The crabgrass prickled against the bottoms of her bare feet as she stood and looked out at the world around her — what five minutes ago she would have called her world — and suddenly it seemed frozen, as if only she were in motion. The sunlight seemed to shine on her alone, and the neighbors' houses and lawns faded into the background as she forgot the feel of the crabgrass and looked up into a sky washed pale.

And then she leaned up a bit, resting on the balls of her feet for a moment, and then she flew.

Her hair streamed behind her now, but she didn't fly like Superman or Peter Pan in the movies, with her arms outstretched and her body held rigidly horizontal. She flew as if she were swimming in an ocean of air, a pale blue infinite ocean of sky.

The neighborhood beneath her shrank smaller, until first the crabgrass and then the windows and then the houses disappeared from her view.

"Where shall I go?" she wondered, knowing that there were no limits, that the answer could be anything she wanted it to be.

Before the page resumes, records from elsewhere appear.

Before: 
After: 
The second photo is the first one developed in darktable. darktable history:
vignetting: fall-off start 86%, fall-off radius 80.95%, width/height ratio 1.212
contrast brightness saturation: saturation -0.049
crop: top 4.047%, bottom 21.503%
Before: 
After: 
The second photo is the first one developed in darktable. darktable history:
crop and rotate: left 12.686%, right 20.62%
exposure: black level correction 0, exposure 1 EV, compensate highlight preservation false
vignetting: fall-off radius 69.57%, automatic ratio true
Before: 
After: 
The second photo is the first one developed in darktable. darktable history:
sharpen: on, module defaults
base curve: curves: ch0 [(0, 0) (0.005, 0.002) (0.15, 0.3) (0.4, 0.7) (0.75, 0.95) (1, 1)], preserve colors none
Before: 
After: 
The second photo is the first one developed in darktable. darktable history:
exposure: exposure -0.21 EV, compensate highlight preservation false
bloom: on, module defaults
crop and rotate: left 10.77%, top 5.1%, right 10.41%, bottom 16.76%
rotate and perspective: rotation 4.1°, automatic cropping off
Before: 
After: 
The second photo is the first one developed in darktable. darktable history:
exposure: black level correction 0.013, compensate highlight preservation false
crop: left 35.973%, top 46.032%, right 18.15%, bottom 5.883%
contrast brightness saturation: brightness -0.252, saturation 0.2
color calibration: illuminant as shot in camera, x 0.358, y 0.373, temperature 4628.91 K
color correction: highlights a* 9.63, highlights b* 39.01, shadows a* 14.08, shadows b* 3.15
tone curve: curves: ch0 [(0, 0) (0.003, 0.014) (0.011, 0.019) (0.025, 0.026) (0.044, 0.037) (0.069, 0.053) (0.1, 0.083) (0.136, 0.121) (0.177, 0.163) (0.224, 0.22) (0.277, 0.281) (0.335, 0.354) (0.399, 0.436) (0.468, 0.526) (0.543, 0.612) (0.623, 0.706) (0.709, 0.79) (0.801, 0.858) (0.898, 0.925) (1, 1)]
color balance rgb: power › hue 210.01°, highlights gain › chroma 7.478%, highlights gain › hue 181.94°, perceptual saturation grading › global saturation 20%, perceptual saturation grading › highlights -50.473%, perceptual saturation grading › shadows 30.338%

She could fly to Paris or to Tibet or to the moon!

But she decided to fly to the ocean, where the different shades of blue — the sea and the sky — stretched out ahead of her as far as she could see. She flew until the people and the houses and the streets and even the beach were far behind her, and it was just her and the sky and the sun and the sea. She flew and flew, with nothing to get in her way, with only the wind tickling the bottoms of her bare feet, until the sun washed her the same pale blue as the sky.


Tomorrow I see the cataract surgeon. This makes me almost unbearably happy.